Intimacy – Boxes


I like counting in fours.

I have always have.

Every time I walk somewhere, I count my steps on fours.  Seriaaasssly.

Maybe I shouldn’t be admitting this on a public blog – my little “blog box”.  Uh, just how many followers do I have?  LOL – but I like fours.  I like the number four, I like counting in fours, and I like arranging my life in fours.  As in four sides – you know, a little box.  I have a little box for everything.  My marriage and family boxes (two very distinct and separate boxes in my mind) are my two most important boxes.  If those two boxes are functioning well and are happy, then all of my other little boxes are happy.  Those two boxes have become the foundation of how I judge my life.

Marriage box – all good and happy?  Check.

Family box – all good and happy?  Check.

But, God has been talking to me about my boxes.  This is another aspect or thought pattern I kinda knew I had, but not really because you see, I don’t allow any one box to intersect or connect with any other box in my life.

My work box is filled with issue to do with work, but I don’t really include my husband or daughter in my work box.  I chat a very minimal amount of shop when I get home, and very rarely do I share about my home box at work.  I keep the two separate.

And my family box doesn’t really have a bearing on my marriage box.

My extended family box doesn’t even feature in my marriage or family box at all.

Doesn’t all this sound just a little too weird?

As I was praying about these new revelations this morning, God spoke to me through two very distinct passages.  In other words, I cannot doubt what God is telling me.

The most important was from Proverbs31.org about when you need a script to get somewhere in life.

After all, a script breeds confidence.  When we follow a script, we know exactly what to say and do.  We can play our part with poise and avoid the possibility of failure.  A script reduces risk.  When we can anticipate what’s coming next, we don’t have to worry about being caught off-guard or feeling unprepared.  A script creates comfort.  Once we master our lines, we don’t need to navigate unexpected plot twists or sudden scene changes.  Reference here.

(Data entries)
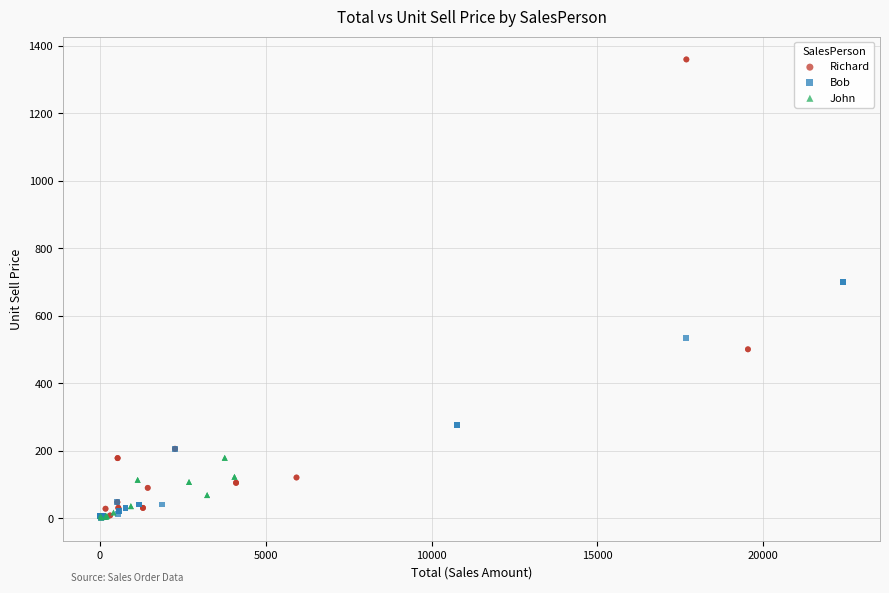

Which series contains the highest Y value?

Richard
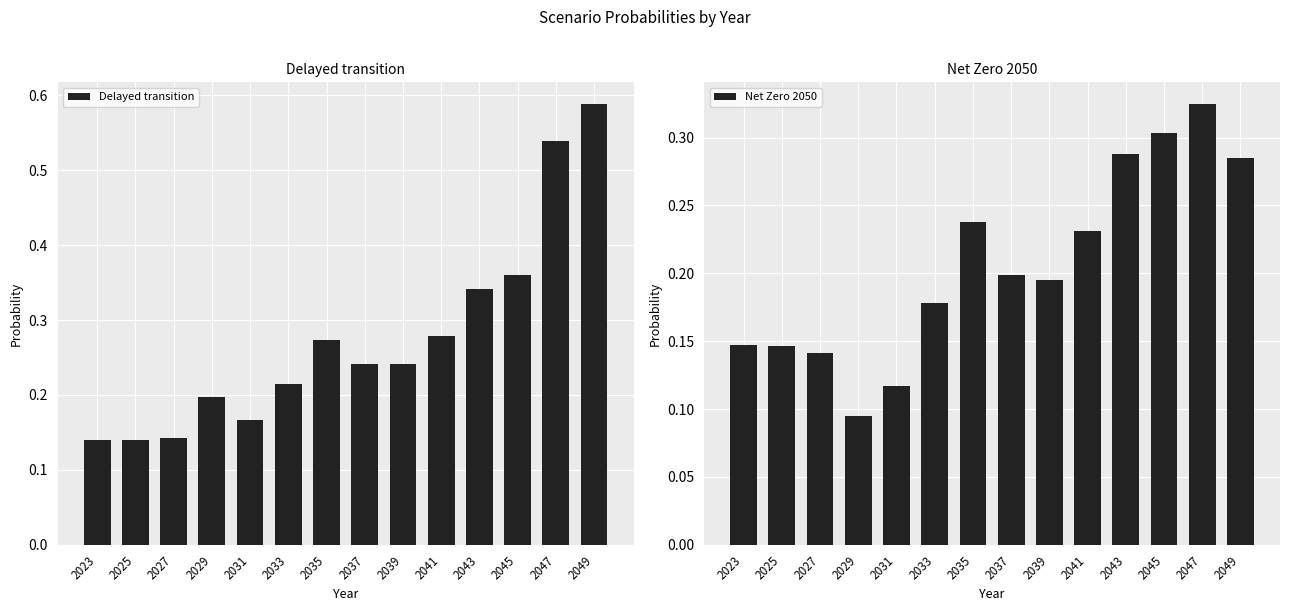

True or false: Delayed transition has a value of 0.2 at 2027.

False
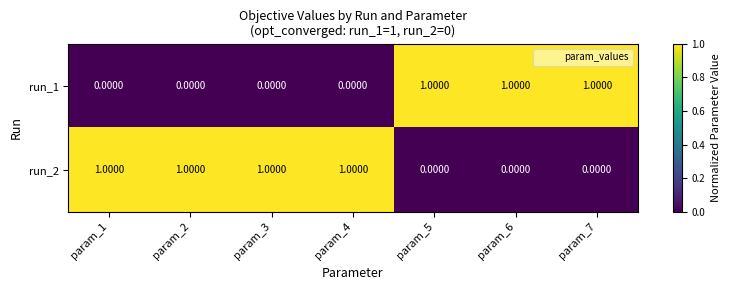

Is the value of run_1 at param_1 greater than the value of run_2 at param_1?

No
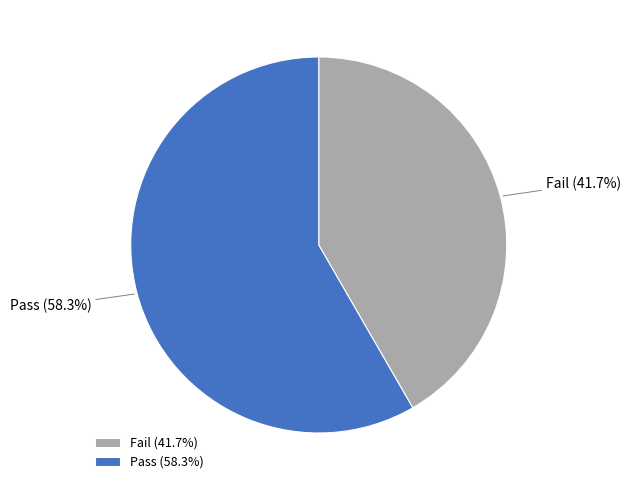

Is it true that Pass is 58% of the pie?

True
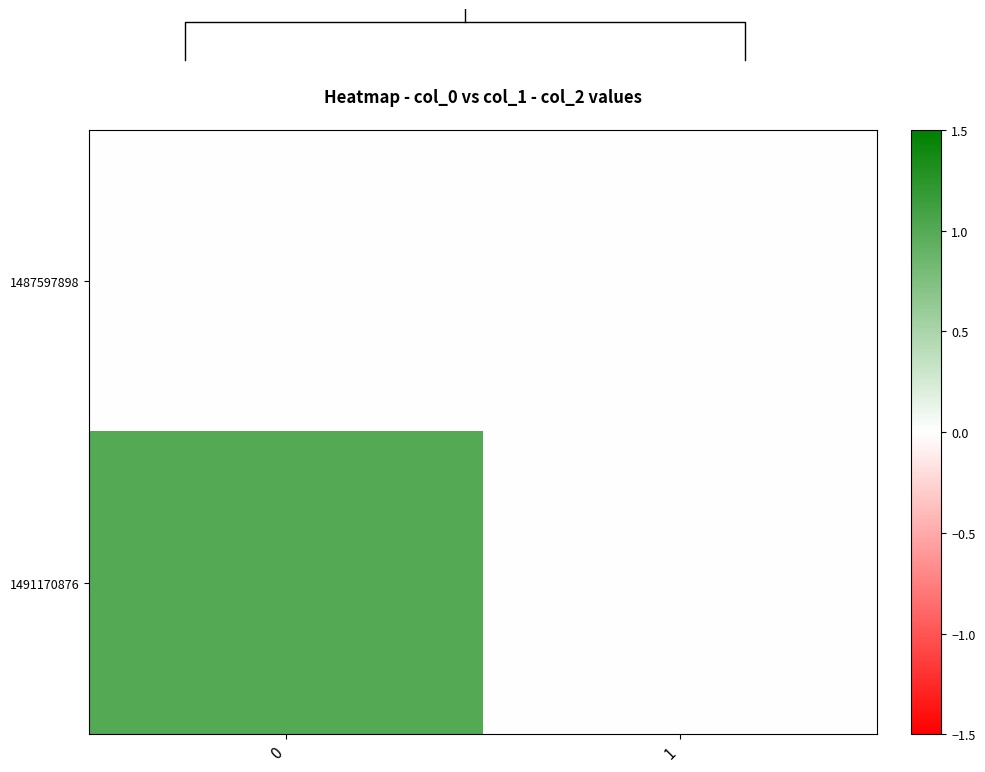

What is the difference between the 1491170876 values at 0 and 1?

1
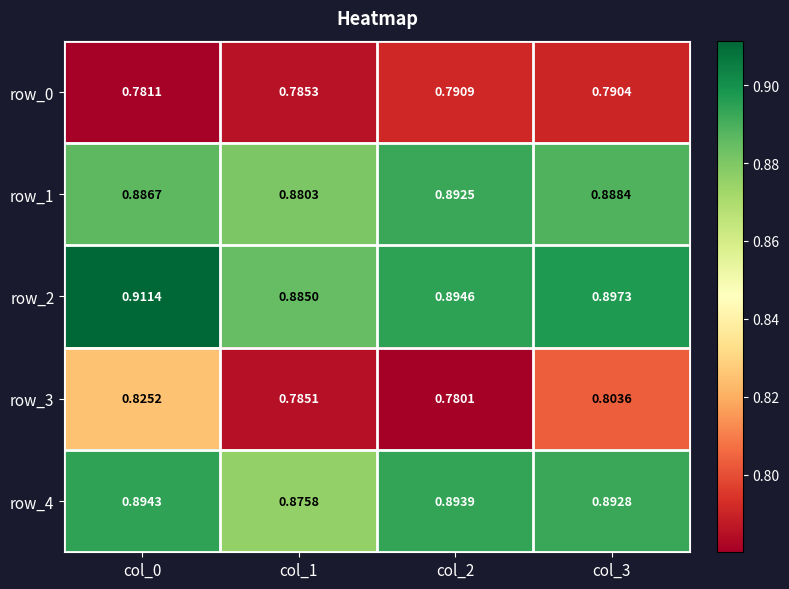

Is the value of row_1 at col_3 greater than the value of row_3 at col_1?

Yes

* What you will do
**a)** In the boxes post, which two boxes does the writer call the most important?
**b)** Pull out every data entry word for word, without the pictures.

* Per-task answers
**a)** The marriage box and the family box.

**b)**
Which series contains the highest Y value?

Richard

True or false: Delayed transition has a value of 0.2 at 2027.

False

Is the value of run_1 at param_1 greater than the value of run_2 at param_1?

No

Is it true that Pass is 58% of the pie?

True

What is the difference between the 1491170876 values at 0 and 1?

1

Is the value of row_1 at col_3 greater than the value of row_3 at col_1?

Yes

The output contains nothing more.